A Nose for a Story

Frank Brennan

'Are you OK Miss?' asked the taxi driver. He could see in his mirror that the American lady sitting in the back seat, was having a hard time keeping down her expensive lunch.

'No, I am not! What is that awful smell?' the woman asked.

The taxi driver smiled to himself. He often had to explain the smell to wealthy foreigners after he had driven them a kilometre or so away from their hotel. It was not something their sensitive city noses were used to.

'It's just the sewage, Miss. The pipes from the toilets are old and the weather is hot in India,' he explained. 'There are many people in Bombay - the pipes get very full.'

The taxi driver almost felt sorry for his passenger. She was middle-aged but had a pretty face and shiny dark hair, though her teeth were too big for his taste. Yet he could see as he closed the windows and switched on the air- conditioning that many men would find her attractive. But he had long since learned to distance himself from the delights of his lady passengers. He thought of himself as a professional, like a doctor. He was above such things.
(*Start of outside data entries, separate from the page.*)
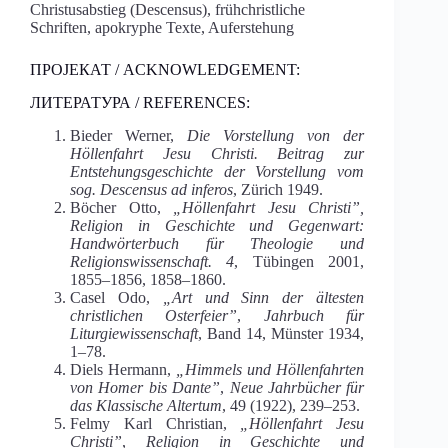
Christusabstieg (Descensus), frühchristliche
Schriften, apokryphe Texte, Auferstehung
ПРОЈЕКАТ / ACKNOWLEDGEMENT:
ЛИТЕРАТУРА / REFERENCES:
Bieder Werner,
Die Vorstellung von der
Höllenfahrt Jesu Christi. Beitrag zur
Entstehungsgeschichte der Vorstellung vom
sog. Descensus ad inferos
, Zürich 1949.
Böcher Otto,
„Höllenfahrt Jesu Christi”,
Religion in Geschichte und Gegenwart:
Handwörterbuch für Theologie und
Religionswissenschaft. 4
, Tübingen 2001,
1855–1856, 1858–1860.
Casel Odo,
„Art und Sinn der ältesten
christlichen Osterfeier”
,
Jahrbuch für
Liturgiewissenschaft
, Band 14, Münster 1934,
1–78.
Diels Hermann,
„Himmels und Höllenfahrten
von Homer bis Dante”
,
Neue Jahrbücher für
das Klassische Altertum
, 49 (1922), 239–253.
Felmy Karl Christian,
„Höllenfahrt Jesu
Christi”
,
Religion in Geschichte und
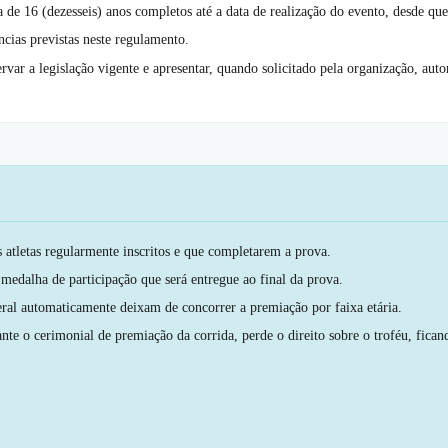
 16 (dezesseis) anos completos até a data de realização do evento, desde que 
cias previstas neste regulamento.
var a legislação vigente e apresentar, quando solicitado pela organização, auto
s atletas regularmente inscritos e que completarem a prova.
medalha de participação que será entregue ao final da prova.
geral automaticamente deixam de concorrer a premiação por faixa etária.
ante o cerimonial de premiação da corrida, perde o direito sobre o troféu, fi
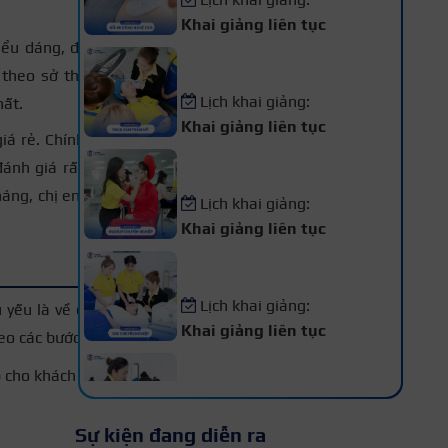
Khai giảng liên tục
iểu dáng, độ dài và độ
Khóa Học Phun Xăm Thẩm
Mỹ
 theo sở thích mà mọi
Lịch khai giảng:
hất.
Khai giảng liên tục
iá rẻ. Chính vì vậy nên
Khóa Học Makeup Chuyên
đánh giá rất bền, dùng
Nghiệp
háng, chị em tha hồ vui
Lịch khai giảng:
Khai giảng liên tục
Khóa Học Spa Chuyên
Nghiệp
Lịch khai giảng:
 yếu là về chất liệu mi
Khai giảng liên tục
heo các bước sau:
Khóa Học Chăm Sóc Da –
p cho khách hàng.
Điều Trị Da Chuyên Sâu
Lịch khai giảng:
Sự kiện đang diễn ra
Khai giảng liên tục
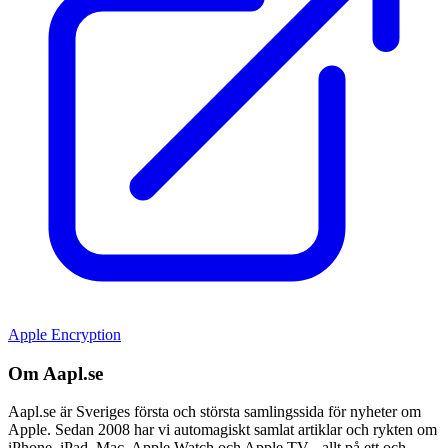
Apple Encryption
Om Aapl.se
Aapl.se är Sveriges första och största samlingssida för nyheter om
Apple. Sedan 2008 har vi automagiskt samlat artiklar och rykten om
iPhone, iPad, Mac, Apple Watch och Apple TV - allt på ett och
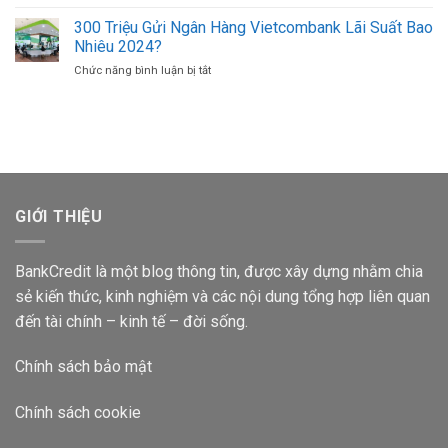
300
Sacombank
Thoại
Triệu
300 Triệu Gửi Ngân Hàng Vietcombank Lãi Suất Bao
Lãi
Khác
Gửi
Suất
Nhiêu 2024?
Ngân
Bao
Chức năng bình luận bị tắt
ở
Hàng
Nhiêu
300
Agribank
1
Triệu
Lãi
Tháng
Gửi
Suất
Ngân
Bao
Hàng
Nhiêu
Vietcombank
2024?
Lãi
Suất
GIỚI THIỆU
Bao
Nhiêu
2024?
BankCredit là một blog thông tin, được xây dựng nhằm chia
sẻ kiến thức, kinh nghiệm và các nội dung tổng hợp liên quan
đến tài chính – kinh tế – đời sống.
Chính sách bảo mật
Chính sách cookie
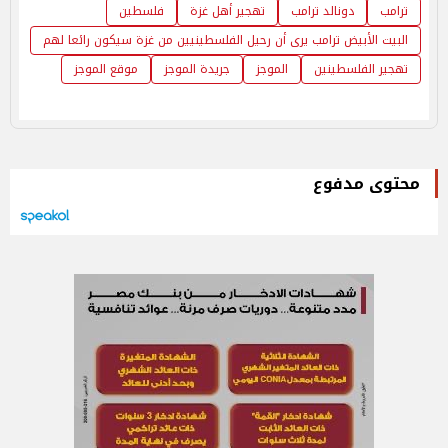
ترامب
​دونالد ترامب
تهجير أهل غزة
فلسطين
البيت الأبيض ترامب يرى أن رحيل الفلسطينيين من غزة سيكون رائعا لهم
تهجير الفلسطينين
الموجز
جريدة الموجز
موقع الموجز
محتوى مدفوع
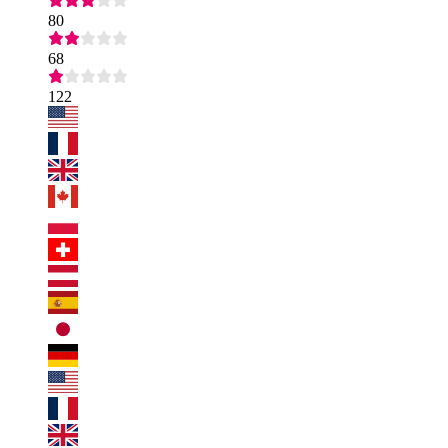
80
68
122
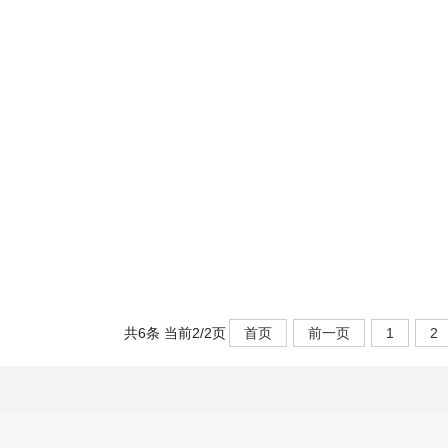
共6条 当前2/2页
首页
前一页
1
2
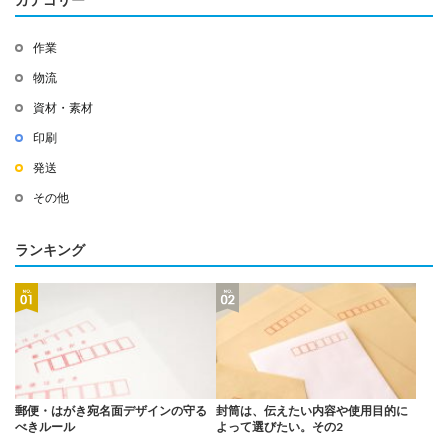
作業
物流
資材・素材
印刷
発送
その他
ランキング
郵便・はがき宛名面デザインの守る
封筒は、伝えたい内容や使用目的に
べきルール
よって選びたい。その2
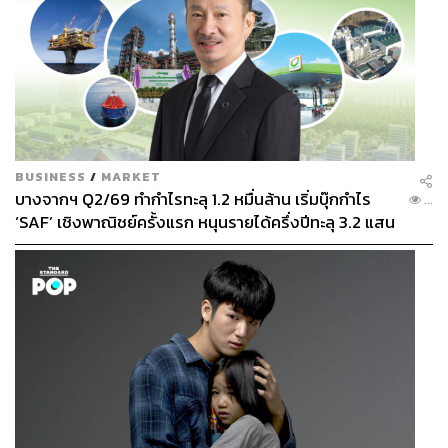
BUSINESS
/
MARKET
บางจากฯ Q2/69 ทำกำไรทะลุ 1.2 หมื่นล้าน เริ่มบุ๊กกำไร
...
‘SAF’ เชิงพาณิชย์ครั้งแรก หนุนรายได้ครึ่งปีทะลุ 3.2 แสน
ล้าน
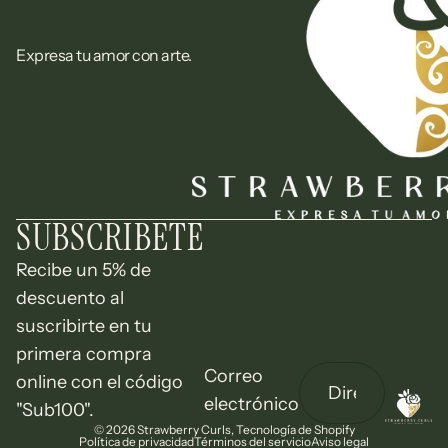
Expresa tu amor con arte.
SUBSCRIBETE
Recibe un 5% de
descuento al
suscribirte en tu
primera compra
Correo
online con el código
electrónico
"Sub100".
© 2026
Strawberry Curls
,
Tecnología de Shopify
Política de privacidad
Términos del servicio
Aviso legal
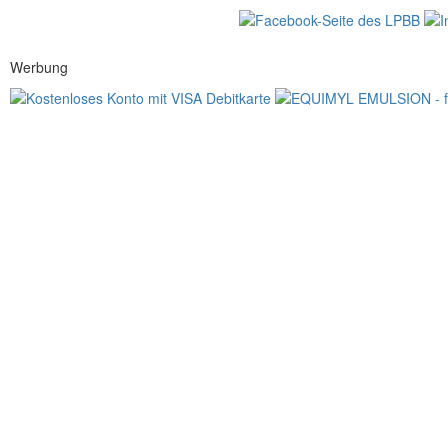
Werbung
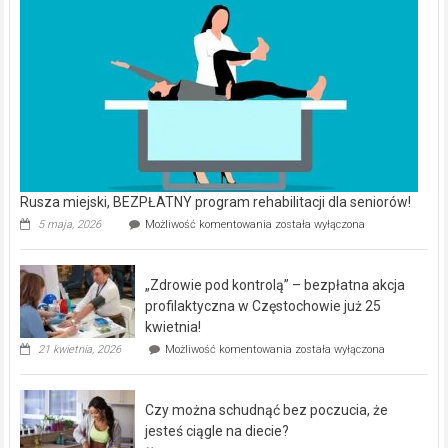
Rusza miejski, BEZPŁATNY program rehabilitacji dla seniorów!
Rusza
5 maja, 2026
Możliwość komentowania
została wyłączona
miejski,
BEZPŁATNY
program
„Zdrowie pod kontrolą” – bezpłatna akcja
rehabilitacji
dla
profilaktyczna w Częstochowie już 25
seniorów!
kwietnia!
„Zdrowie
21 kwietnia, 2026
Możliwość komentowania
została wyłączona
pod
kontrolą”
–
Czy można schudnąć bez poczucia, że
bezpłatna
akcja
jesteś ciągle na diecie?
profilaktyczna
'Don't worry, Miss; there are no more big sewage pipes in the village where we are going,' he added, helpfully.

'Thank God for that!' said the woman, who was now beginning to wish she had not asked for the windows to be left open in the first place.

'No, they use cesspits - big holes in the ground where they put all their-'

Thank you, driver,' the woman said quickly. 'There's no need to go into details. I can imagine.'

Desiree Malpen, in fact, had one of the best imaginations in her business. She was a senior journalist for the National Diary, a publication which was proud of being America's 'number one magazine for lovers of the truth'. Other journalists who wrote for more serious newspapers disagreed. They said that the National Diary loved scandal and dirt and didn't care how much it changed the truth in its stories. The journalists were right. Lots of pictures and lots of scandal - that was the National Diary's recipe for success - and Desiree was one of the magazine's top writers.